今回は戸籍を変更していなかったので、住所の変遷と現住所を確認することができました。
アドバイス2 所有権移転方法
倉庫の名義を変更するために次の2つの方法を検討し、調査しました。
(1)倉庫名義人Cに倉庫を倉庫を取り壊してもらった後、建物滅失登記をする方法
① 建物取り壊しの費用
- 市役所の補助対象とはならず100万円以上かかる
- 屋根のスレートが石綿を使っている等の課題がある
- 建物取り壊し手続きはCが行わなければならない
② 建物滅失登記はCが行なわなければならない
⇒ 費用面及び手続き面等に課題
(2)贈与契約による所有権移転方法
① 贈与契約選定理由
- 倉庫の評価額が26万程度で、贈与税がかからないこと(登記に関する登録免許税も評価額の2%程度)
- 不動産取得税は、評価額の3%程度で軽微なこと
- 登記の申請人は、登記権利者B(今回の相談者で相続人)が申請できること(ただし、登記義務者Cの委任状が必要)
⇒ 経費面及び手続き面から贈与契約による所有権移転方法を採用
アドバイス3 贈与契約を原因とする所有権移転登記
贈与契約による所有権移転方法には、主に2つの手順が必要です。
(1)贈与契約書の作成
- 贈与者と受贈者間の贈与契約書の作成
- 収入印紙200円
- 贈与者の印鑑登録証明書添付
- 本人確認のための免許書等のコピー
(2)贈与契約を原因とする登記申請書の作成
【添付資料】
- 登記原因証明書(贈与契約書)
- 代理権限証明情報(登記義務者の委任状)
- 印鑑登録証明書
- 受贈者の住民票(戸籍の附票)
- 固定資産記載事項証明書
- 登記識別情報(権利書)
*提供できない場合は、「失念」等にチェックをします。
*登記申請人は本来登記義務者Cと登記権利者Bが共同して行うが、今回は登記権利者が単独で行うため、登記義務者Cの委任状を添付する必要があります。
アドバイス4 権利書がないときはどうするのか?
権利書は再発行できません。権利書を紛失した場合の登記の仕方は2つの方法があります。
- 事前通知制度
- 本人確認制度
1 事前通知制度
登記が完了する前に法務局から通知される方法で、その通知に回答して初めて登記が完了します。
(登記申請の手順)
- 権利書以外の全ての添付書類を付け、登記申請をします。申請書の失念欄にチェックをします。

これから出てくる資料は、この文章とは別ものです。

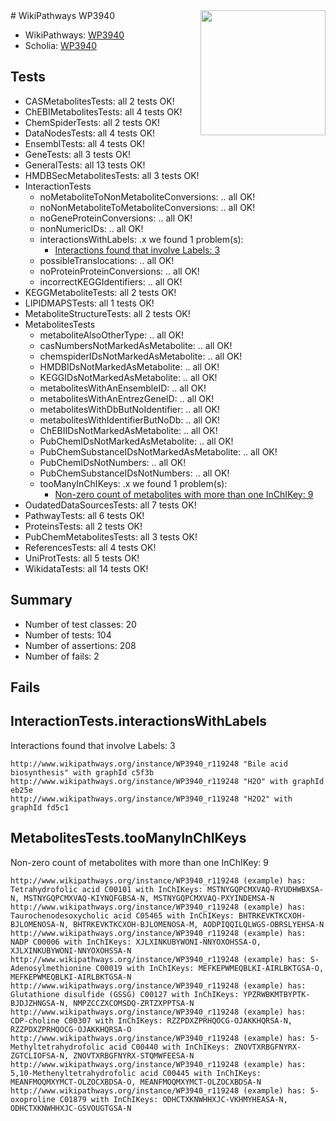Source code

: <img style="float: right; width: 200px" src="https://upload.wikimedia.org/wikipedia/commons/thumb/8/83/Wplogo_with_text_500.png/640px-Wplogo_with_text_500.png" />
# WikiPathways WP3940

* WikiPathways: [WP3940](https://new.wikipathways.org/pathways/WP3940)
* Scholia: [WP3940](https://scholia.toolforge.org/wikipathways/WP3940)
## Tests
* CASMetabolitesTests: all 2 tests OK!
* ChEBIMetabolitesTests: all 4 tests OK!
* ChemSpiderTests: all 2 tests OK!
* DataNodesTests: all 4 tests OK!
* EnsemblTests: all 4 tests OK!
* GeneTests: all 3 tests OK!
* GeneralTests: all 13 tests OK!
* HMDBSecMetabolitesTests: all 3 tests OK!
* InteractionTests
    * noMetaboliteToNonMetaboliteConversions: .. all OK!
    * noNonMetaboliteToMetaboliteConversions: .. all OK!
    * noGeneProteinConversions: .. all OK!
    * nonNumericIDs: .. all OK!
    * interactionsWithLabels: .x we found 1 problem(s):
        * [Interactions found that involve Labels: 3](#630d267a)
    * possibleTranslocations: .. all OK!
    * noProteinProteinConversions: .. all OK!
    * incorrectKEGGIdentifiers: .. all OK!
* KEGGMetaboliteTests: all 2 tests OK!
* LIPIDMAPSTests: all 1 tests OK!
* MetaboliteStructureTests: all 2 tests OK!
* MetabolitesTests
    * metaboliteAlsoOtherType: .. all OK!
    * casNumbersNotMarkedAsMetabolite: .. all OK!
    * chemspiderIDsNotMarkedAsMetabolite: .. all OK!
    * HMDBIDsNotMarkedAsMetabolite: .. all OK!
    * KEGGIDsNotMarkedAsMetabolite: .. all OK!
    * metabolitesWithAnEnsembleID: .. all OK!
    * metabolitesWithAnEntrezGeneID: .. all OK!
    * metabolitesWithDbButNoIdentifier: .. all OK!
    * metabolitesWithIdentifierButNoDb: .. all OK!
    * ChEBIIDsNotMarkedAsMetabolite: .. all OK!
    * PubChemIDsNotMarkedAsMetabolite: .. all OK!
    * PubChemSubstanceIDsNotMarkedAsMetabolite: .. all OK!
    * PubChemIDsNotNumbers: .. all OK!
    * PubChemSubstanceIDsNotNumbers: .. all OK!
    * tooManyInChIKeys: .x we found 1 problem(s):
        * [Non-zero count of metabolites with more than one InChIKey: 9](#a4e40386)
* OudatedDataSourcesTests: all 7 tests OK!
* PathwayTests: all 6 tests OK!
* ProteinsTests: all 2 tests OK!
* PubChemMetabolitesTests: all 3 tests OK!
* ReferencesTests: all 4 tests OK!
* UniProtTests: all 5 tests OK!
* WikidataTests: all 14 tests OK!


## Summary

* Number of test classes: 20
* Number of tests: 104
* Number of assertions: 208
* Number of fails: 2

## Fails

<a name="630d267a" />

## InteractionTests.interactionsWithLabels

Interactions found that involve Labels: 3
```
http://www.wikipathways.org/instance/WP3940_r119248 "Bile acid biosynthesis" with graphId c5f3b
http://www.wikipathways.org/instance/WP3940_r119248 "H2O" with graphId eb25e
http://www.wikipathways.org/instance/WP3940_r119248 "H2O2" with graphId fd5c1
```

<a name="a4e40386" />

## MetabolitesTests.tooManyInChIKeys

Non-zero count of metabolites with more than one InChIKey: 9
```
http://www.wikipathways.org/instance/WP3940_r119248 (example) has: Tetrahydrofolic acid C00101 with InChIKeys: MSTNYGQPCMXVAQ-RYUDHWBXSA-N, MSTNYGQPCMXVAQ-KIYNQFGBSA-N, MSTNYGQPCMXVAQ-PXYINDEMSA-N
http://www.wikipathways.org/instance/WP3940_r119248 (example) has: Taurochenodesoxycholic acid C05465 with InChIKeys: BHTRKEVKTKCXOH-BJLOMENOSA-N, BHTRKEVKTKCXOH-BJLOMENOSA-M, AODPIQQILQLWGS-OBRSLYEHSA-N
http://www.wikipathways.org/instance/WP3940_r119248 (example) has: NADP C00006 with InChIKeys: XJLXINKUBYWONI-NNYOXOHSSA-O, XJLXINKUBYWONI-NNYOXOHSSA-N
http://www.wikipathways.org/instance/WP3940_r119248 (example) has: S-Adenosylmethionine C00019 with InChIKeys: MEFKEPWMEQBLKI-AIRLBKTGSA-O, MEFKEPWMEQBLKI-AIRLBKTGSA-N
http://www.wikipathways.org/instance/WP3940_r119248 (example) has: Glutathione disulfide (GSSG) C00127 with InChIKeys: YPZRWBKMTBYPTK-BJDJZHNGSA-N, NMPZCCZXCOMSDQ-ZRTZXPPTSA-N
http://www.wikipathways.org/instance/WP3940_r119248 (example) has: CDP-choline C00307 with InChIKeys: RZZPDXZPRHQOCG-OJAKKHQRSA-N, RZZPDXZPRHQOCG-OJAKKHQRSA-O
http://www.wikipathways.org/instance/WP3940_r119248 (example) has: 5-Methyltetrahydrofolic acid C00440 with InChIKeys: ZNOVTXRBGFNYRX-ZGTCLIOFSA-N, ZNOVTXRBGFNYRX-STQMWFEESA-N
http://www.wikipathways.org/instance/WP3940_r119248 (example) has: 5,10-Methenyltetrahydrofolic acid C00445 with InChIKeys: MEANFMOQMXYMCT-OLZOCXBDSA-O, MEANFMOQMXYMCT-OLZOCXBDSA-N
http://www.wikipathways.org/instance/WP3940_r119248 (example) has: 5-oxoproline C01879 with InChIKeys: ODHCTXKNWHHXJC-VKHMYHEASA-N, ODHCTXKNWHHXJC-GSVOUGTGSA-N
```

- 申請すると、法務局から登記義務者Cに対して、本人限定郵便で通知書が届きます。
- 回答書の法務局提出は、法務局が指定した期限内にしなければなりません。
期限までに、署名・実印を押した回答書が届いて初めて、登記が完了します。
2 本人確認情報制度とは?
司法書士等の資格代理人による本人確認情報の提供制度です。厳格な要件があります。今回は詳細を省くこととします。